Both The Day After Tomorrow and Deep Impact were absurdly expensive ventures. The Day After Tomorrow cost a reported $200 million, $185 million more than the United States originally pledged to disaster relief. Deep Impact cost close to $100 million, which means the combined total cost for making both films is just $50 million less than the $350 million the United States was shamed into pledging. But despite the money and care that went into creating the fictional tsunamis, no single image or sequence in either film inspires as much fear as the footage of the real-life tsunamis that saturated cable-news programs last week. That footage is devastating--and not just because of the numbers of lives lost. No, there is a terrifying artfulness to it. Watching the footage, you realize that no amount of light and magic can ever match the fear, panic, and, in the end, ghastly thrill that these images instill. Much of this has to do with the obvious divide between reality and art, but there's something more at play: The way the real-life tsunami has been shot offers a far more visceral experience than any filmmaker would dare to attempt.

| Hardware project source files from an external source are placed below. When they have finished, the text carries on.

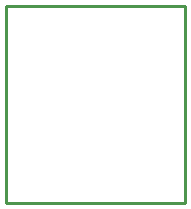
<source format=gbr>
G04 EAGLE Gerber RS-274X export*
G75*
%MOMM*%
%FSLAX34Y34*%
%LPD*%
%IN*%
%IPPOS*%
%AMOC8*
5,1,8,0,0,1.08239X$1,22.5*%
G01*
%ADD10C,0.254000*%


D10*
X0Y0D02*
X151640Y0D01*
X151640Y166270D01*
X0Y166270D01*
X0Y0D01*
M02*

</source>
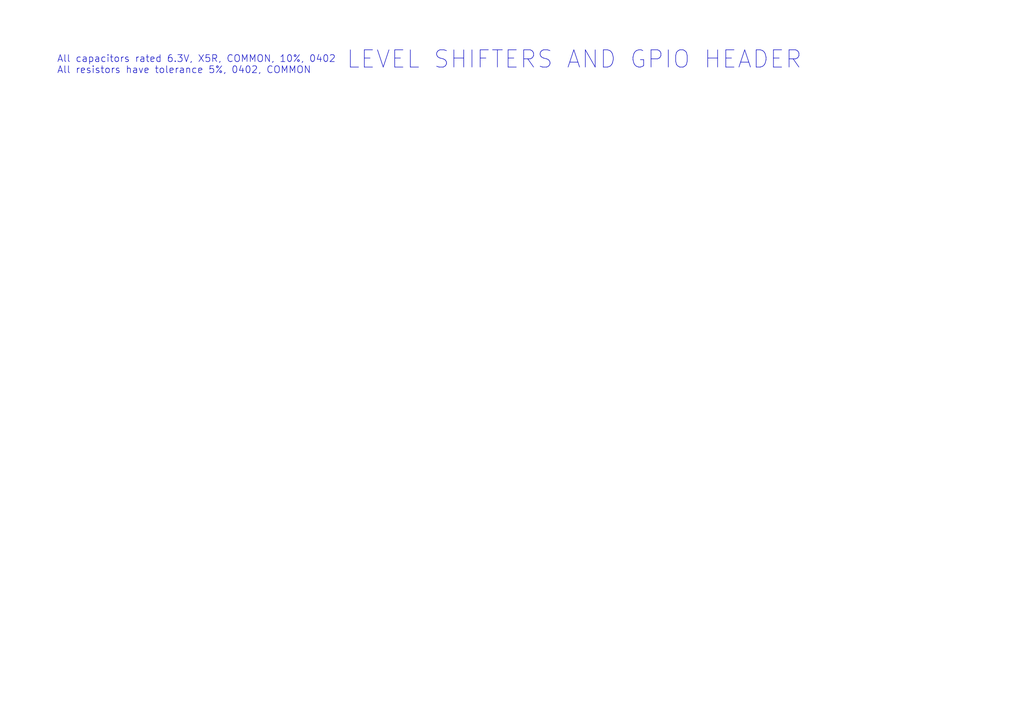
<source format=kicad_sch>
(kicad_sch
	(version 20231120)
	(generator "eeschema")
	(generator_version "8.0")
	(uuid "733ef877-b290-4055-93a8-4b6b4b957b16")
	(paper "A4")
	(title_block
		(title "Open Source Educational Baseboard")
		(date "2020-06-30")
		(rev "1.1")
		(company "NVIDIA")
	)
	(lib_symbols)
	(text "All capacitors rated 6.3V, X5R, COMMON, 10%, 0402\nAll resistors have tolerance 5%, 0402, COMMON\n"
		(exclude_from_sim no)
		(at 16.51 21.59 0)
		(effects
			(font
				(size 2.0066 2.0066)
			)
			(justify left bottom)
		)
		(uuid "9f0f1c99-262f-46c3-9379-0058f6dbfe64")
	)
	(text "LEVEL SHIFTERS AND GPIO HEADER\n"
		(exclude_from_sim no)
		(at 100.33 20.32 0)
		(effects
			(font
				(size 5.0038 5.0038)
			)
			(justify left bottom)
		)
		(uuid "ca2282cc-9f08-4b6c-b07e-12ac7229245c")
	)
)
</source>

While directors frequently treat us to spectacular images of destruction, they almost always provide an easy emotional disconnect, something that helps to separate the audience from the image. We may gape in awe at what we're witnessing, but we are not truly affected by what we're watching. As viewers we often float above the images, seeing them from multiple angles; we're dropped in close to see cars and people being washed away in Manhattan, but then we're quickly, and dishonestly, pulled back out again. Movies are voyeurism, and there is no safer peeping perch than in the audience watching a disaster movie--we get the thrill without getting wet.

In contrast, the footage of the South Asia tsunamis are shockingly intimate, and therefore, far more terrifying. There are no long shots. The video is shot with shaky camcorders, the sound is muddled and often indecipherable. They're incomplete. And these images accomplish the goal of every great horror movie: They allow our imaginations to do most of the heavy lifting.

In the days immediately following the disaster, we scrambled to see what we could of the "giant wave," searching for was a single defining image--a shot like the Statue of Liberty being submerged in The Day After Tomorrow, or buildings being toppled as they were in Deep Impact, or the second plane hitting the World Trade Center. But a single, defining image of this disaster doesn't exist. Instead, we've only been able to see tiny slices of chaos: A couple being washed off a hotel terrace, a restaurant once perfectly in order suddenly swept away during the course of a single shot, the huffing and puffing of a cameraman stumbling away from the shore. Each of these images is brought to us from a single, panicked point of view, never interrupted--and because of this constraint our imaginations are forced to fill in the rest, all the other thousands of people caught up in this tragedy, all the other deaths.

Hollywood works hard, and spends an obscene amount of money, trying to scare us with faked images of imaginary tragedies--but only a sunburned tourist with a cheap video camera can scare us to death.